Saved entries
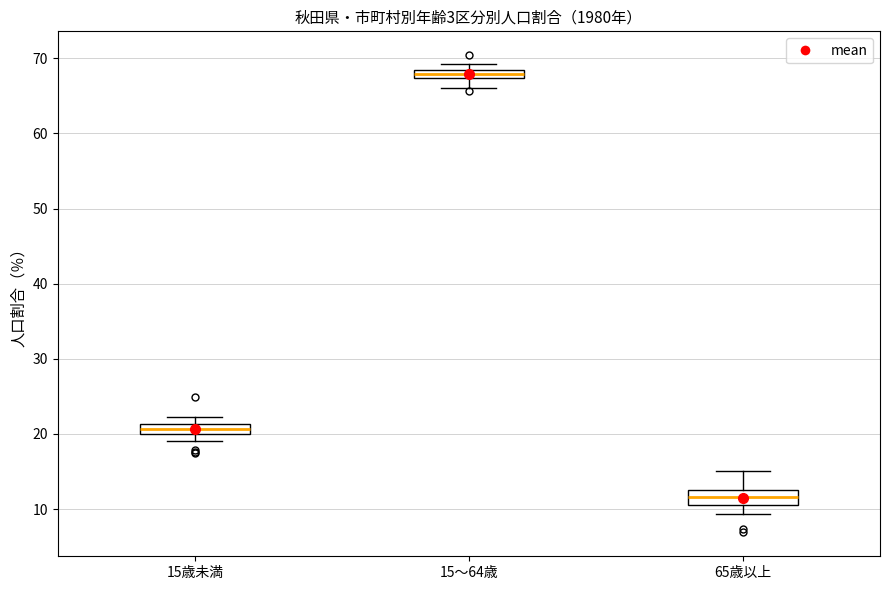

Where is the lower edge of the box for 15～64歳 on the y-axis? The values are not printed on the chart, so give them approximately, as read against the axis.

67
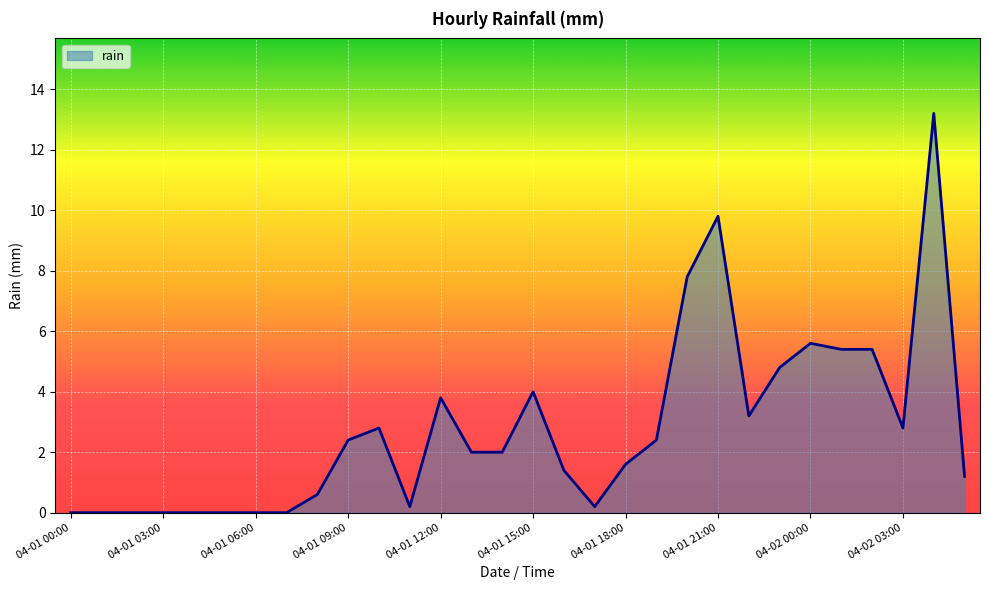

What is the maximum value shown in the chart?

13.2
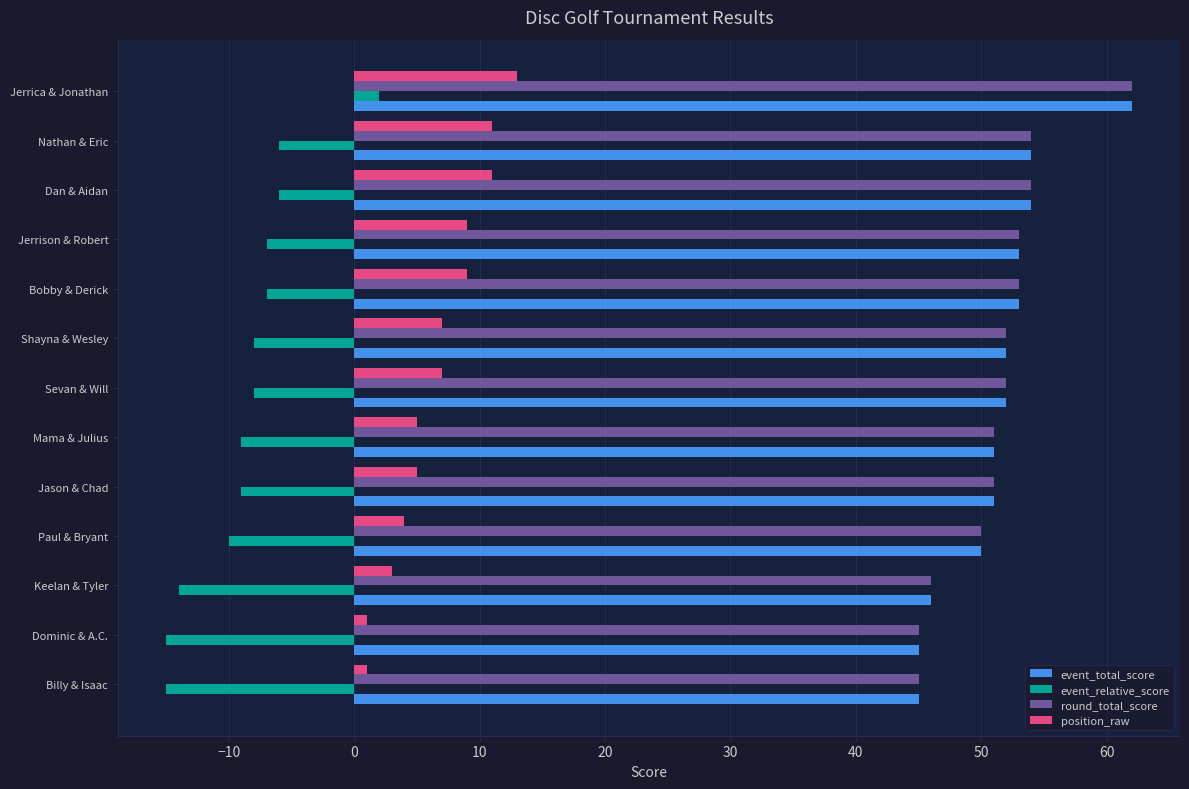

What is the average value of the round_total_score series?

51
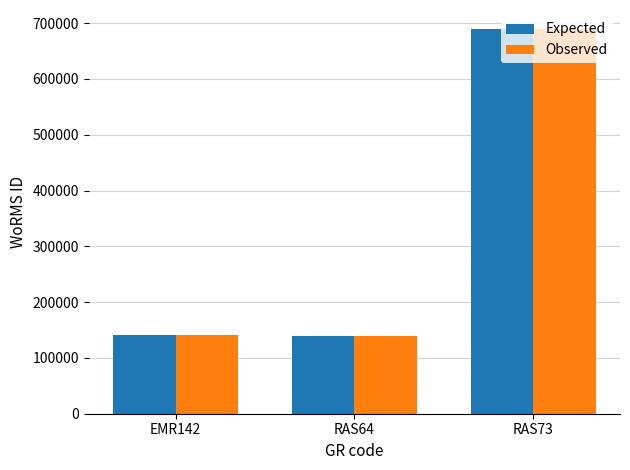

The Observed series shows 689176 at RAS73. True or false?

True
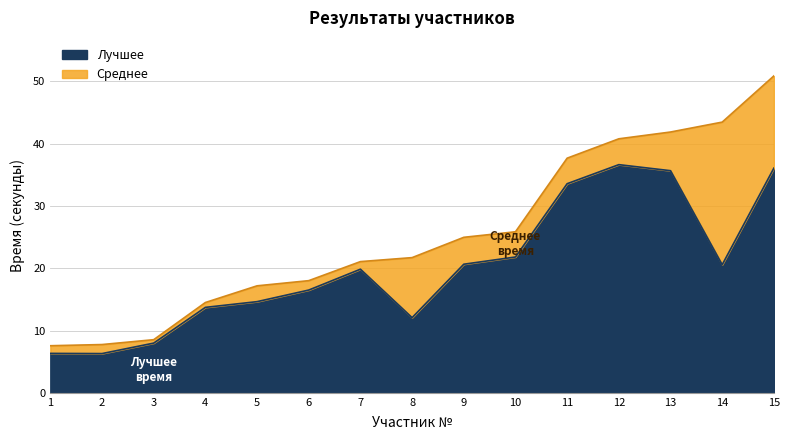

What is the approximate value of Лучшее at 6?

16.5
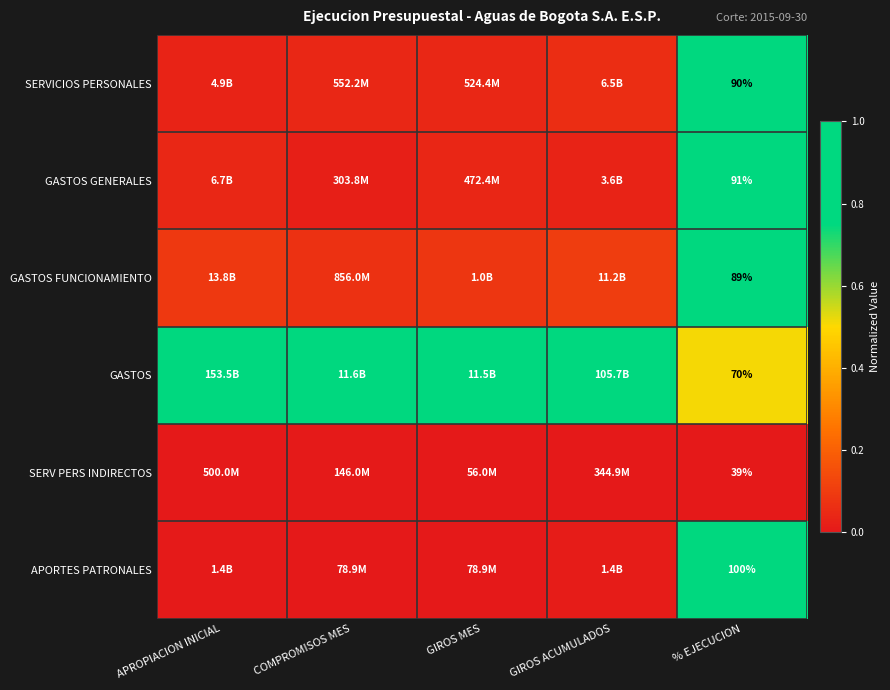

What is the difference between the highest and lowest values at GIROS ACUMULADOS?

1.0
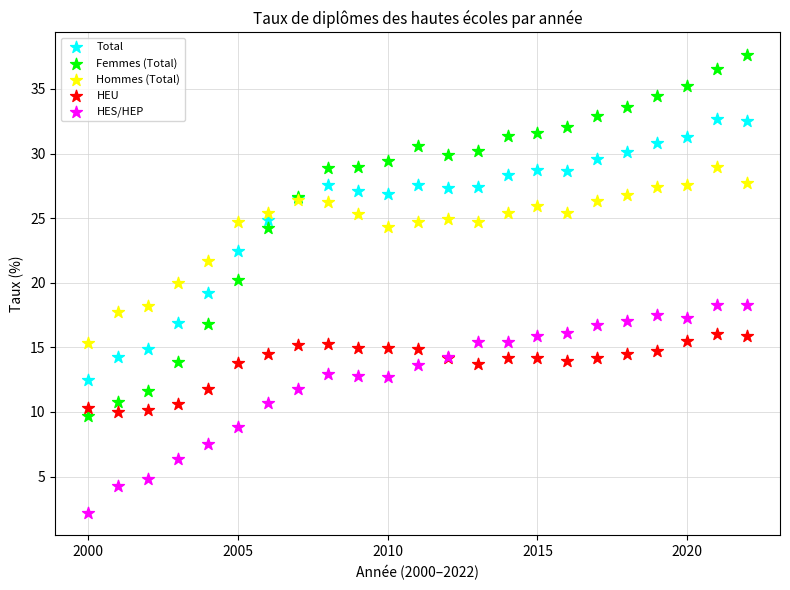

Which series has the largest Y range (max minus min)?

Femmes (Total)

(Description of the task) Copy every line of the rows above exactly, leaving out the pictures.

(Problem solution)
Where is the lower edge of the box for 15～64歳 on the y-axis? The values are not printed on the chart, so give them approximately, as read against the axis.

67

What is the maximum value shown in the chart?

13.2

What is the average value of the round_total_score series?

51

The Observed series shows 689176 at RAS73. True or false?

True

What is the approximate value of Лучшее at 6?

16.5

What is the difference between the highest and lowest values at GIROS ACUMULADOS?

1.0

Which series has the largest Y range (max minus min)?

Femmes (Total)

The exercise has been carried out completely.